Was passiert, nachdem man die 112 gewählt hat?
Der Anrufer wird automatisch zur nächstgelegenen Integrierten Leitstelle (ILS) vermittelt, die dann je nach Art und Schwere des Notfalls die zuständigen Rettung- und Hilfsorganisationen alarmiert. Alleine unser BRK-Rettungsdienst im Landkreis Traunstein rückt jeden Tag zu rund 80 Einsätzen aus. In Bayern und damit auch in unserer Region nehmen die Mitarbeiter der örtlichen Integrierten Leitstellen die Notrufe entgegen. Personen, die nicht sprechen oder hören können, können die ILS über die 112 auch per Fax erreichen.
Was gehört zu einem aussagekräftigen Notruf?

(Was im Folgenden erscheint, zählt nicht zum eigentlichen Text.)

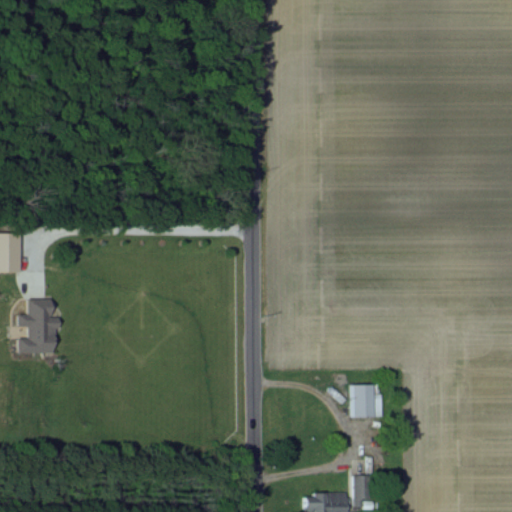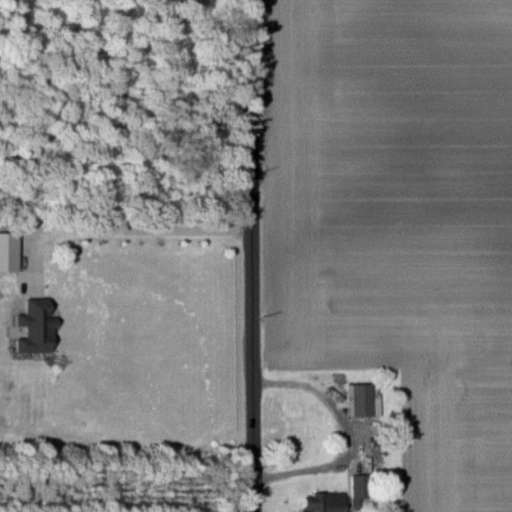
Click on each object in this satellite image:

Beim Absetzen eines Notrufs ist es wichtig, der Integrierten Leitstelle alle nötigen Informationen zu übermitteln. Als Gedankenstütze helfen die 5 „Ws“: Was ist passiert? Wo ist der Einsatzort? Wie viele Verletzte? Wer ruft an? Warten auf Rückfragen! Der letzte Punkt ist wichtig, weil die Mitarbeiter der Integrierten Leitstellen speziell geschult sind und im Falle eines Kreislaufstillstandes eine Reanimation durch Laienhelfer via Telefon anleiten können. Dies kann im Notfall Leben retten.

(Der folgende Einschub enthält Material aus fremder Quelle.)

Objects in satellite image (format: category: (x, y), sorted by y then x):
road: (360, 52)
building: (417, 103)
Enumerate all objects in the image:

In welchem Bereich ereignen sich erfahrungsgemäß die meisten Notfälle?
In die Medien schaffen es überproportional viele Verkehrsunfälle, Naturkatastrophen oder Gewalttaten. Aber statistisch geschehen ereignen sich mit Abstand die meisten Notfälle im Familienkreis. Das liegt vor allem daran, dass wir mit Familienmitgliedern in der Regel viel Zeit verbringen und dadurch die Wahrscheinlichkeit steigt, einmal Augenzeuge einer akuten Erkrankung oder Verletzung zu werden. Häufig sind dabei akute Herz-Kreislauf-Erkrankungen wie Herzinfarkt, Herzrhythmusstörungen, Schlaganfall, Lungenembolien oder Venenthrombosen.
Was ist sonst noch wichtig?
Das Absetzen eines Notrufs ist das erste Glied in der Rettungskette. Das zweite, ebenso wichtige, ist die Bereitschaft zur Ersten Hilfe. Für uns als ein Durchführender des Rettungsdienstes ist es von großer Bedeutung, dass die Augenzeugen eines Notfalls sofort Erste Hilfe leisten. Denn trotz des professionellen Notrufsystems in der Integrierten Leitstelle dauert es aufgrund von Alarmierung und Anfahrt einfach eine gewisse Zeit, bis ein Rettungswagen vor Ort ist und helfen kann. Diese Zeit muss von den Ersthelfern überbrückt werden, insbesondere wenn der Patient nicht mehr selbstständig atmen kann. Wir empfehlen darum jedem Bürger, sich in den Grundlagen der Ersten Hilfe ausbilden zu lassen, damit man in der Stresssituation eines Notfalls nicht überfordert ist.